But even to the extent that these can be experienced as ‘good’ things, they come at a cost we are now seeing more clearly with each passing year. Modern society and rampant technological development relies upon treating our environment as a set of resources available to us and used for our benefit; as these are depleted so we see the devastation we have wreaked upon the earth in the name of progress. And just as the machine age of the military industrial complex has chewed through the earth, so it has treated the people of the land; colonising without hesitation, in Australia even declaring Terra Nullius as if the First Peoples didn’t even exist, simply because they didn’t subdue nature and build civilisation the way our ancestors did.
All of this is part of white privilege; of sensing that ‘we’ are the winning team, the unassailable leaders of the rest of the world, the winners in the race for more stuff. Now, lots of other people have caught up and even overtaken western leadership in terms of technological evolution. Globalisation makes us more even with other societies and their markets.

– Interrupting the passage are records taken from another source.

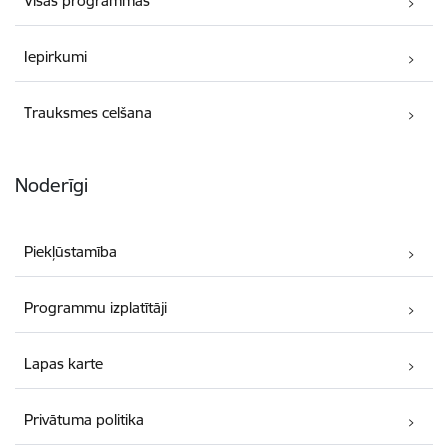
Visas programmas
Iepirkumi
Trauksmes celšana
Noderīgi
Piekļūstamība
Programmu izplatītāji
Lapas karte
Privātuma politika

The “It’s OK to be white” movement is part of a knee-jerk reaction against losing privileges that came from fortuitous circumstances. It is also part of a slippery slope towards fascism, which we are seeing way too much of in the west of late. If we want to be leaders now, we need to recognise the cost of what has brought us all here, to the precipice of climate collapse and the IPCC’s recent 12 year warning that we have to change fast or risk inevitable collapse. No matter what racial or cultural alignment we identify with, we all need to evolve into better ecological citizens and lead wider society to do the same, or we’re screwed.
We can only succeed in the radical transformation of modern society required to pull this off if we work together; this is a movement that makes skin colour, like sexual orientation, less important and more a matter of personal choice. Choose something more deeply rooted in the earth than cultural politics and side with becoming more mature ecological citizens, as self-aware primates capable of conscious evolution, compassion and generosity. Lead with that and it won’t matter whether you’re white or purple.